= Exercise data =
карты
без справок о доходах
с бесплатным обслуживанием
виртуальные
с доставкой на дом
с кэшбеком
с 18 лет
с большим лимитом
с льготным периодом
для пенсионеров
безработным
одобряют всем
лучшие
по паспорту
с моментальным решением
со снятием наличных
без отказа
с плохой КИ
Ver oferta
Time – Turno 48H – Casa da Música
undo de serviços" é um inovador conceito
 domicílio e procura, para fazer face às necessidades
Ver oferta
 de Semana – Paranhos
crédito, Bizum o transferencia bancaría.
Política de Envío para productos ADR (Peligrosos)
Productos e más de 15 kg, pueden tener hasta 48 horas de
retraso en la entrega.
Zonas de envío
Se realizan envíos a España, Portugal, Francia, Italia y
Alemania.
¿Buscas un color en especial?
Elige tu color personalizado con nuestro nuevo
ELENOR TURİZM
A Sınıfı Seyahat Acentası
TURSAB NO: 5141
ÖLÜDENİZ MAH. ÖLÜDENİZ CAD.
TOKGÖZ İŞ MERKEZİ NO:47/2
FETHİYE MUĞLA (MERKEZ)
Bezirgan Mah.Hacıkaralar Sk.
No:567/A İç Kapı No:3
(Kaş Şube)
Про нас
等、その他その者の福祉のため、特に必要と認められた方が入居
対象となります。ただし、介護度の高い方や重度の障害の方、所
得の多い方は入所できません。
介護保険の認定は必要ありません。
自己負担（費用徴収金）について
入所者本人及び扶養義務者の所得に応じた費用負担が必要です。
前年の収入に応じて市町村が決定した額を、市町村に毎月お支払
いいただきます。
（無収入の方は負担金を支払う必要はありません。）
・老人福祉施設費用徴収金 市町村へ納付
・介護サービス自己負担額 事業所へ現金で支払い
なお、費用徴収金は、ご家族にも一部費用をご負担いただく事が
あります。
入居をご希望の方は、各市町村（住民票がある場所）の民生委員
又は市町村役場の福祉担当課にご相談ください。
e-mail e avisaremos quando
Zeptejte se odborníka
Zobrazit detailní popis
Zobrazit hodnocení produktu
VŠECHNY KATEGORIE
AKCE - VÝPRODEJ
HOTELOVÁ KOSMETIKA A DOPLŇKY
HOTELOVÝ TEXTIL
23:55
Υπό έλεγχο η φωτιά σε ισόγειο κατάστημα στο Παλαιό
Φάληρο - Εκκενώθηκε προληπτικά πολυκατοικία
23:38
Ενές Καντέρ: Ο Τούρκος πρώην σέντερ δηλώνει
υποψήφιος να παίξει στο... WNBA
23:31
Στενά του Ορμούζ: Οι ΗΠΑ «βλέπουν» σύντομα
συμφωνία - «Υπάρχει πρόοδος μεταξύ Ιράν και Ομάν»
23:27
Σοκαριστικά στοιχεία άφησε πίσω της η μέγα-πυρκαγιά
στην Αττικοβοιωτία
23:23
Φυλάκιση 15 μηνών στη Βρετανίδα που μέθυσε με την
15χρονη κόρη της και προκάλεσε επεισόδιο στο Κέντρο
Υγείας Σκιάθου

= Task =
The records above should be set down again word for word.

= Finished task =
карты
без справок о доходах
с бесплатным обслуживанием
виртуальные
с доставкой на дом
с кэшбеком
с 18 лет
с большим лимитом
с льготным периодом
для пенсионеров
безработным
одобряют всем
лучшие
по паспорту
с моментальным решением
со снятием наличных
без отказа
с плохой КИ
Ver oferta
Time – Turno 48H – Casa da Música
undo de serviços" é um inovador conceito
 domicílio e procura, para fazer face às necessidades
Ver oferta
 de Semana – Paranhos
crédito, Bizum o transferencia bancaría.
Política de Envío para productos ADR (Peligrosos)
Productos e más de 15 kg, pueden tener hasta 48 horas de
retraso en la entrega.
Zonas de envío
Se realizan envíos a España, Portugal, Francia, Italia y
Alemania.
¿Buscas un color en especial?
Elige tu color personalizado con nuestro nuevo
ELENOR TURİZM
A Sınıfı Seyahat Acentası
TURSAB NO: 5141
ÖLÜDENİZ MAH. ÖLÜDENİZ CAD.
TOKGÖZ İŞ MERKEZİ NO:47/2
FETHİYE MUĞLA (MERKEZ)
Bezirgan Mah.Hacıkaralar Sk.
No:567/A İç Kapı No:3
(Kaş Şube)
Про нас
等、その他その者の福祉のため、特に必要と認められた方が入居
対象となります。ただし、介護度の高い方や重度の障害の方、所
得の多い方は入所できません。
介護保険の認定は必要ありません。
自己負担（費用徴収金）について
入所者本人及び扶養義務者の所得に応じた費用負担が必要です。
前年の収入に応じて市町村が決定した額を、市町村に毎月お支払
いいただきます。
（無収入の方は負担金を支払う必要はありません。）
・老人福祉施設費用徴収金 市町村へ納付
・介護サービス自己負担額 事業所へ現金で支払い
なお、費用徴収金は、ご家族にも一部費用をご負担いただく事が
あります。
入居をご希望の方は、各市町村（住民票がある場所）の民生委員
又は市町村役場の福祉担当課にご相談ください。
e-mail e avisaremos quando
Zeptejte se odborníka
Zobrazit detailní popis
Zobrazit hodnocení produktu
VŠECHNY KATEGORIE
AKCE - VÝPRODEJ
HOTELOVÁ KOSMETIKA A DOPLŇKY
HOTELOVÝ TEXTIL
23:55
Υπό έλεγχο η φωτιά σε ισόγειο κατάστημα στο Παλαιό
Φάληρο - Εκκενώθηκε προληπτικά πολυκατοικία
23:38
Ενές Καντέρ: Ο Τούρκος πρώην σέντερ δηλώνει
υποψήφιος να παίξει στο... WNBA
23:31
Στενά του Ορμούζ: Οι ΗΠΑ «βλέπουν» σύντομα
συμφωνία - «Υπάρχει πρόοδος μεταξύ Ιράν και Ομάν»
23:27
Σοκαριστικά στοιχεία άφησε πίσω της η μέγα-πυρκαγιά
στην Αττικοβοιωτία
23:23
Φυλάκιση 15 μηνών στη Βρετανίδα που μέθυσε με την
15χρονη κόρη της και προκάλεσε επεισόδιο στο Κέντρο
Υγείας Σκιάθου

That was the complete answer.